Heidi Reavis Discusses Caste Bias and Discrimination in the U.S. with Bloomberg Law

On June 30, the California Department of Fair Employment and Housing sued Cisco Systems Inc. for discrimination on behalf of John Doe, an Indian engineer at Cisco’s Silicon Valley headquarters. Doe was born into the Dalit population in India, which is considered the lowest caste in the country’s hierarchical system. As such, he was treated differently by his fellow South Asian colleagues despite being in the U.S. with our supposed race protections. He experienced inferior workplace conditions, lower pay and fewer opportunities than his colleagues.

The suit, which Bloomberg Law discusses in its July 17 article, “Caste Bias Lawsuit Against Cisco Tests Rare Workplace Claim,” examines the effects of globalization on U.S. discrimination laws as some workers from different countries and cultures carry their cultural biases to the United States. Although some of Doe’s claims fall into categories protected under current U.S. law, they actually are not fully appropriate categories for all of the claims. And while Dalit rights activists are pushing for legislation to create a new protected class for caste bias in the U.S., in the meantime it seems human resources departments here do not yet know how to detect or manage this form of sociocultural discrimination. In the case between John Doe and Cisco, the Cisco HR department claimed that caste discrimination is not unlawful.

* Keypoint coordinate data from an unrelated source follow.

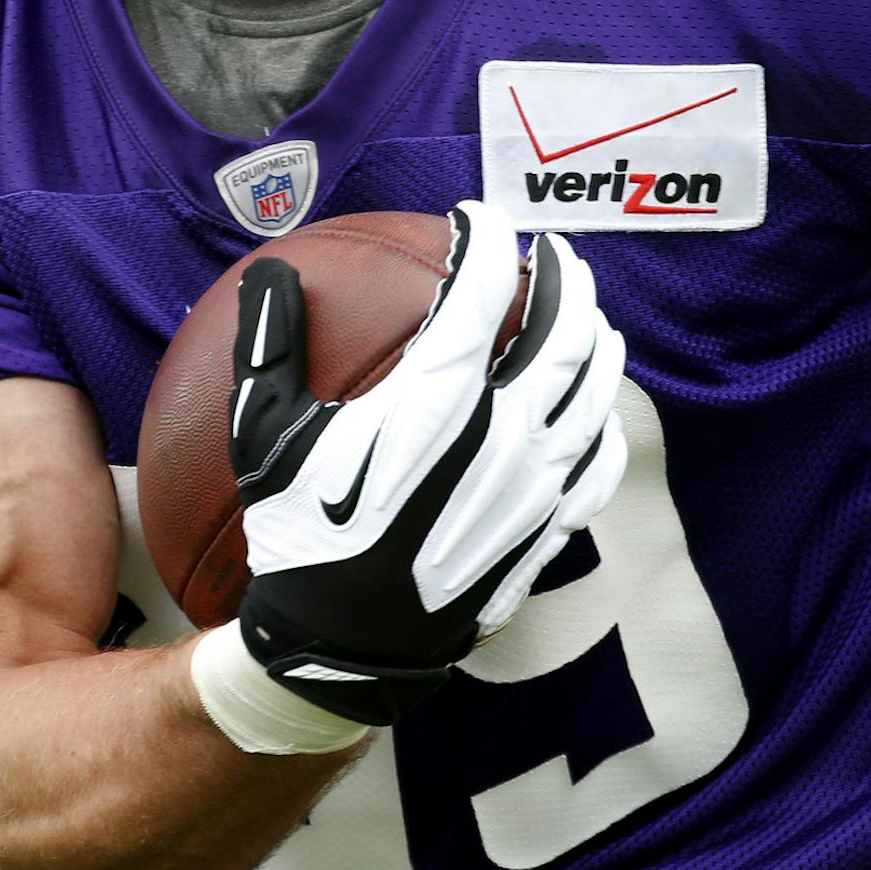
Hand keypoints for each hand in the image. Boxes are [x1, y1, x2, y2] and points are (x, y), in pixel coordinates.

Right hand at [225, 201, 625, 726]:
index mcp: (440, 398)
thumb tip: (271, 275)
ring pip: (595, 389)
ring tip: (589, 317)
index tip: (476, 218)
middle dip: (565, 278)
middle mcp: (505, 431)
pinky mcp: (549, 528)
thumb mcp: (266, 439)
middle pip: (564, 329)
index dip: (487, 237)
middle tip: (554, 255)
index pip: (484, 287)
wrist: (343, 650)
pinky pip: (599, 465)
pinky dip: (604, 426)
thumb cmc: (300, 538)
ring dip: (597, 340)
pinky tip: (595, 415)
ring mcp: (538, 482)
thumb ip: (272, 347)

Bloomberg reached out to RPJ partner Heidi Reavis, who regularly represents both employers and employees in workplace disputes, for comment. She pointed out that considering how Cisco participates heavily in the H-1B visa program, and hires numerous employees from India and other parts of South Asia, the company can’t be ignorant of the caste system and should be held accountable. “When Cisco’s HR representatives knowingly and continuously dismissed Doe’s several complaints, they effectively sanctioned the company’s harmful anti-Dalit discrimination, harassment and retaliation,” she said. “Doe came in with a few wounds; HR put his blood in the water.”

The article continues to discuss the protected categories under Title VII of the 1964 Civil Rights Act, to which Reavis adds that Doe has numerous categories of claims supported by Title VII, including intra-ethnic claims. “As Doe alleges, the discriminatory treatment appears to have been motivated by the color of Doe’s skin and his particular national origin, being of Dalit Indian origin and more darker-complexioned than non-Dalit Indians,” she said. “That the Indian caste system originated in India does not shield caste-based discrimination from coverage of Title VII here.”

Other experts in the article also remark on the fine line between discrimination based on skin color and discrimination based on caste, and note the comparison can be a tool for establishing a more refined framework of understanding caste and other intra-ethnic distinctions in America.